It is thick, and looks a bit like yoghurt, though the texture and thickness can vary.
Amsake can be made from brown or white rice, or a mixture of both, or from sweet rice flour.
A fungus called “Aspergillus oryzae” is sprinkled on some cooked rice to cause fermentation. It produces enzymes that break carbohydrates down into sugars such as maltose and glucose. The rice is allowed to ferment and sweeten. This culture is then mixed with more plain steamed sticky rice and water, heated and held at a temperature of 131 to 140 F (55 to 60 C) for 8 to 24 hours. There is no alcohol in this version of Amasake.

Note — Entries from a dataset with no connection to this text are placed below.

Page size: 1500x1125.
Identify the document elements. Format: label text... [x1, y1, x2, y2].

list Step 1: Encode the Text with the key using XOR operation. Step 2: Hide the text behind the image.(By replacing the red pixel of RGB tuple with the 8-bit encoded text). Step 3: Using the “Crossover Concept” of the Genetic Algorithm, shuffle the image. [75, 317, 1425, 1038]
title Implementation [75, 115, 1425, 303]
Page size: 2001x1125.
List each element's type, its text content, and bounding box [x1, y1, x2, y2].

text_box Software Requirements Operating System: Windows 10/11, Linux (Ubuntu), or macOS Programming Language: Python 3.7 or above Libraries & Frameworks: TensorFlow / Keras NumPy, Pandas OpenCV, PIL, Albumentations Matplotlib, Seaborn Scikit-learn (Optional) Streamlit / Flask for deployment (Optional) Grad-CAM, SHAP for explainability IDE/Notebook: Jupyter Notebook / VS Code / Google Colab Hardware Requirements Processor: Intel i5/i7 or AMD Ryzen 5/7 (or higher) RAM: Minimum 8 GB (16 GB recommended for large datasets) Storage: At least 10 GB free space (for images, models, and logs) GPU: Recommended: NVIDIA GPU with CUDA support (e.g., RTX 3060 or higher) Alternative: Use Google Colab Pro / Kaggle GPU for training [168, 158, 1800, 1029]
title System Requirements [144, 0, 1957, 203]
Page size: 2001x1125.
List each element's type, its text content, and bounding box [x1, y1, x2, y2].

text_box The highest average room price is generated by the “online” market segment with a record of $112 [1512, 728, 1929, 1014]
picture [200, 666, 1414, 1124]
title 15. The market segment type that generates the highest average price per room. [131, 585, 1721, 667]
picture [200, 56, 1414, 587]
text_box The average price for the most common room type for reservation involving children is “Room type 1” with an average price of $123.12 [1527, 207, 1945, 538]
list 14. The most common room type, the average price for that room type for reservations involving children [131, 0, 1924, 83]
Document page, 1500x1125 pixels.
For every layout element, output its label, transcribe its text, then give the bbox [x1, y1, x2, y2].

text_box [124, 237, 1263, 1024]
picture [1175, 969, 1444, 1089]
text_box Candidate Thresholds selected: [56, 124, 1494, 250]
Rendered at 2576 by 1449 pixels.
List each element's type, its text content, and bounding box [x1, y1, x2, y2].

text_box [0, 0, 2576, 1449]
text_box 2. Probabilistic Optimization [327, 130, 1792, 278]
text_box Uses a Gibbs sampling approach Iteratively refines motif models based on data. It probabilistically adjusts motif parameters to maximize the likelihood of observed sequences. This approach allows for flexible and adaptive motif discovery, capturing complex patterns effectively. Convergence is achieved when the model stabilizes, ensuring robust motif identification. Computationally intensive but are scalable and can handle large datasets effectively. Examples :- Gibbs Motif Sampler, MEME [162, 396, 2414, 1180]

A less expensive version of Amasake is made from the dregs (called “kasu”) left over from making sake. The rice material left over after making sake is passed through filters, broken up, and mixed with hot water, sugar and freshly ground ginger. This version of Amasake will contain a small amount of alcohol.
Amasake is used on its own as a dessert or snack, as baby food, and as a salad dressing.
A drink is made by mixing Amsake with water, heating it, and serving it garnished with a bit of grated ginger. This drink is sold by street vendors, in tea-houses, and at shrines at New Year. Instant versions of this Amsake drink are available.
Though sometimes called “Rice Milk”, it is not the same.
Nutrition
Amasake is about 20% glucose.
It should not be used as a milk substitute for children, as it does not provide the same nutrients.
Language Notes
“Ama” means sweet; “zaka” is sake (the “s” is usually changed to a “z” when used in a compound word.)